Subtly Teaching Children To Program
Over the weekend it was my birthday. Yay for surviving another year. Boo for a total lack of productivity as long weekend always produce.
It did give my brain a bit of a break from coding. That does not mean my brain stopped working. I added a couple of game idea to my list of ones I would like to make at some point.
My children are on their Easter break and all promptly came down ill. The oldest did show me what the scratch project he has been working on. We did a bit of pair programming to add a couple of features he wanted to add.
Until then I had not looked at scratch much - well at all if I am honest. My eldest two had shown a slight interest in programming (them being 6 and 8 years old) and I showed them a bit of java. Printing out times tables and so on and that amazed them that it could work them out so fast. They even tried making it do the 17 times table to see if it would struggle!
A little while later (about a month) we installed scratch on our computers and purchased a book about scratch. We just threw the book on the coffee table and left to discover scratch by themselves. Showing interest when they spoke about it but saying they knew more about scratch than us.
This is part of our child raising philosophy, give them the freedom to explore. I don't want to force them to learn to program if they are not interested. Once they show an interest we support them and help them out. If children are interested you don't need to push them to learn something.
They both consumed the book and while the younger one has not attempted to make a game he has spent a reasonable amount of time messing with it and having fun.
The oldest one had made a very simple game with flip screens and a zombie! While pair programming I was very careful to not take over the keyboard/mouse and got him to explain what he was doing, my children love teaching dad things so I get to act dumb quite a bit. Occasionally I made a suggestion when he hit a brick wall but never pushed it on him instead letting him make mistakes and learn from them.
It was fascinating watching his brain processing and gradually building understanding. What did rapidly become apparent was scratch was not going to fill his programming desire for very long.
He wants to create and importantly he wants to distribute. Scratch lets you upload to their site and we have not yet tried that out because he wants to finish his game first and give it a proper name. The question "can I put it on a tablet" was asked many times as, in that age/social group, they are the coolest things around at the moment.

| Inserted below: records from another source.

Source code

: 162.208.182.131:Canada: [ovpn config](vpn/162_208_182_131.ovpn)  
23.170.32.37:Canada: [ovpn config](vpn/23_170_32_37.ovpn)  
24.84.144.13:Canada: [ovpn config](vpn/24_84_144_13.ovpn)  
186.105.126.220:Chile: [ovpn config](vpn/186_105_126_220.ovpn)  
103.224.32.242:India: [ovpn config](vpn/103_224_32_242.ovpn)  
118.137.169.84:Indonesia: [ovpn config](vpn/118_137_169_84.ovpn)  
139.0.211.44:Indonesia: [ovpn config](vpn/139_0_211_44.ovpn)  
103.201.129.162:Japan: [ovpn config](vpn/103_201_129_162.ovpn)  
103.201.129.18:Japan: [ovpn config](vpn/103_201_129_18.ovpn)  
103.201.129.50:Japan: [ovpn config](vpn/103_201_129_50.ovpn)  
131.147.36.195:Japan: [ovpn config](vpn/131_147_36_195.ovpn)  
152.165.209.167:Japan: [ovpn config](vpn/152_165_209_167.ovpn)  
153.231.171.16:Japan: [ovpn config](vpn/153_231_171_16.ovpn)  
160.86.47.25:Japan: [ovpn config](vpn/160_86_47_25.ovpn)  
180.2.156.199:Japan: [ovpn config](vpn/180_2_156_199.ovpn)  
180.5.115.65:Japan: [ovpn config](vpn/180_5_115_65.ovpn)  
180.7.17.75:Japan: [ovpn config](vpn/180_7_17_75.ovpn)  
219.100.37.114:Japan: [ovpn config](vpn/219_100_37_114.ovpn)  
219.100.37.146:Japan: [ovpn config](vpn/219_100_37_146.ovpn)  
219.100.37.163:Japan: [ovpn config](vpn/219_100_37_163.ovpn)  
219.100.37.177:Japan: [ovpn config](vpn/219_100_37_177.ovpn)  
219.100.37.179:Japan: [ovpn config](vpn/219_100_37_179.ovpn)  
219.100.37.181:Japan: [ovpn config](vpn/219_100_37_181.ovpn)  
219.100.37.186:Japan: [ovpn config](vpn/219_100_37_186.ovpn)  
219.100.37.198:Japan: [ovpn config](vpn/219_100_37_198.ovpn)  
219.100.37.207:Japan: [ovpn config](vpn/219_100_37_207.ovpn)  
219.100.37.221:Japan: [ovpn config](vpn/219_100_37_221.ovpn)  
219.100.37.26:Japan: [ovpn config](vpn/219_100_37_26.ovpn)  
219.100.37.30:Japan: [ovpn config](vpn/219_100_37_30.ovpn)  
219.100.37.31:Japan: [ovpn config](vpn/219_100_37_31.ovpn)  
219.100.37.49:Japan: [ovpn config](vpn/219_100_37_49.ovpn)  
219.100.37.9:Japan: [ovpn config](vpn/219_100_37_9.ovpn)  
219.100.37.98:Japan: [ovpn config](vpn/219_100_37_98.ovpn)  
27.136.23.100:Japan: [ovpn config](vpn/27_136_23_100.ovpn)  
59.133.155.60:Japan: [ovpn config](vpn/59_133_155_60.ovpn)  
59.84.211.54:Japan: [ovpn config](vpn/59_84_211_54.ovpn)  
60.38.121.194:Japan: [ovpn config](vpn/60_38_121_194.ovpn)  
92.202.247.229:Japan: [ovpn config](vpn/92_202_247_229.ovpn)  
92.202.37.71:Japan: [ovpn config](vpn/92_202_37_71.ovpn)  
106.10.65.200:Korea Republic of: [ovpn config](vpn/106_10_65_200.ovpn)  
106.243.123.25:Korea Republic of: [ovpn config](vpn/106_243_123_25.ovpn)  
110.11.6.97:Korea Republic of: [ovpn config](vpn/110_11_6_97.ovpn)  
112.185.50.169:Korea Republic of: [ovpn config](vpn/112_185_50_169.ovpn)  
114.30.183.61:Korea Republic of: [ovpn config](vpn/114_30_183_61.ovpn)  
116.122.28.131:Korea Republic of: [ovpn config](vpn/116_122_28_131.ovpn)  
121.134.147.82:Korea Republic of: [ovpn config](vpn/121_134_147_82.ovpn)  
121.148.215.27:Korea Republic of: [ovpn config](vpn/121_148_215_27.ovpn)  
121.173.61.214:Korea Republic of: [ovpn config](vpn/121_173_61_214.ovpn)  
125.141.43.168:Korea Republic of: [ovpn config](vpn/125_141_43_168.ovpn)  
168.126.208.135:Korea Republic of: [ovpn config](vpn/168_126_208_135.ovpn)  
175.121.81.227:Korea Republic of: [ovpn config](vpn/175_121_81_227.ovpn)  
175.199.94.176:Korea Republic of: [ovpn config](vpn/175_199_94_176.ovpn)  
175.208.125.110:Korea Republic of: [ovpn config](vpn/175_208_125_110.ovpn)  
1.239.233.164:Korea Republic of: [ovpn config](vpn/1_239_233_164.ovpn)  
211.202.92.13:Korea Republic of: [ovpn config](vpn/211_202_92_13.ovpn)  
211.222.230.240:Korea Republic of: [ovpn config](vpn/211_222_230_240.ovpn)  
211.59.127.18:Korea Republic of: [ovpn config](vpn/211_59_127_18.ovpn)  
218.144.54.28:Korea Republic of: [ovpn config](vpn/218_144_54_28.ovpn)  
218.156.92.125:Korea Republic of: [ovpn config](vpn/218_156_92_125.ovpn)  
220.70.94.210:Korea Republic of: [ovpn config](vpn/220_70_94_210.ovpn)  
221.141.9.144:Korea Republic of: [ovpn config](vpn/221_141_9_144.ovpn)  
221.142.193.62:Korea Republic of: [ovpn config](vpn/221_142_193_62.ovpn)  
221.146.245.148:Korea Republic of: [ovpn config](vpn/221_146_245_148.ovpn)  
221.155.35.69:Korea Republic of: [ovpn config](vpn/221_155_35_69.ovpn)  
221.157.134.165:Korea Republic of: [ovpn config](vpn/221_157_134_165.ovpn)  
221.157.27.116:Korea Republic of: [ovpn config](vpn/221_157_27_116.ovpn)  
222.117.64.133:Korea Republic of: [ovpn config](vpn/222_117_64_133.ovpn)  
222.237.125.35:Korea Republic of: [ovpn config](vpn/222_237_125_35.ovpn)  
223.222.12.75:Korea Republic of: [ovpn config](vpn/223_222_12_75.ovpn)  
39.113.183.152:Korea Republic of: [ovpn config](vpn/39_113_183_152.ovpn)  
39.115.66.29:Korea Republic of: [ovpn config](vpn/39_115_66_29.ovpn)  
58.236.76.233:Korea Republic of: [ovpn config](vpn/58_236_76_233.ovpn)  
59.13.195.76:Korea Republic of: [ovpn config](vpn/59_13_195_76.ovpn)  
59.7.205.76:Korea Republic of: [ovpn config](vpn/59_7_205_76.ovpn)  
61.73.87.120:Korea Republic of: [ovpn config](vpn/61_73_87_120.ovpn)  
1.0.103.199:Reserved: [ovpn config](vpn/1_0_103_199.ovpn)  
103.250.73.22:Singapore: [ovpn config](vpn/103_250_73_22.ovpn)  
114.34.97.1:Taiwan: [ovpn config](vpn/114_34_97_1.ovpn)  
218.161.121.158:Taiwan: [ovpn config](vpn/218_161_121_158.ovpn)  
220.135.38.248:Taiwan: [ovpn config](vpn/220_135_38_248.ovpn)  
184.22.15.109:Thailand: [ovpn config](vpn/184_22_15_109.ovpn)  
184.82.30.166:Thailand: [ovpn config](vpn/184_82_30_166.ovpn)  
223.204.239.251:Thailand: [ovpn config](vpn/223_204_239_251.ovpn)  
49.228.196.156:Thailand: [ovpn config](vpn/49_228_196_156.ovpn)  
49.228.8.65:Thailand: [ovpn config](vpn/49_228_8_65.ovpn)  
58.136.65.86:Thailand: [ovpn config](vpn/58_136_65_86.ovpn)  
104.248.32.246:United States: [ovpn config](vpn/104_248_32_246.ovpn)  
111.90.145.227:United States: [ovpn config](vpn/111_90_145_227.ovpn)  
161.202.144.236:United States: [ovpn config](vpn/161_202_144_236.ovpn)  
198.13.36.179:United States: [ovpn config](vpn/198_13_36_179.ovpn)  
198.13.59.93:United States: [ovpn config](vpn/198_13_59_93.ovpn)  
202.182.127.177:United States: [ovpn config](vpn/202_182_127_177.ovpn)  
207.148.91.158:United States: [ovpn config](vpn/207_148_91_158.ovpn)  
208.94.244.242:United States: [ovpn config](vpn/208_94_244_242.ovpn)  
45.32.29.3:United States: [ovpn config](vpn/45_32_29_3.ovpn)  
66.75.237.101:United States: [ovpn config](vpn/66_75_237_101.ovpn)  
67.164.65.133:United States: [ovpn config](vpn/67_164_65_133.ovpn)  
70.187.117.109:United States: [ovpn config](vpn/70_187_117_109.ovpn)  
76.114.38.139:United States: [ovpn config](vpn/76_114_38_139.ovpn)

As far as I can tell scratch does not let you export to either android or ios. I took a look around and found that is a bit of a gap. I know he is not ready to use eclipse :) Honestly I am not sure how he would take to Java even with a simplified IDE and even then it would still need a nice simple gaming API not LibGdx.
So what is the next step after scratch? Particularly one that leads to mobile development/deployment.
My currently plan is to introduce basic (please don't set me on fire) later in the year perhaps something like monkey. I have not taken an in-depth look yet but it does support getting on android and ios.
I probably have less than six months to decide before I have to subtly leave another book lying around and see if they take to it.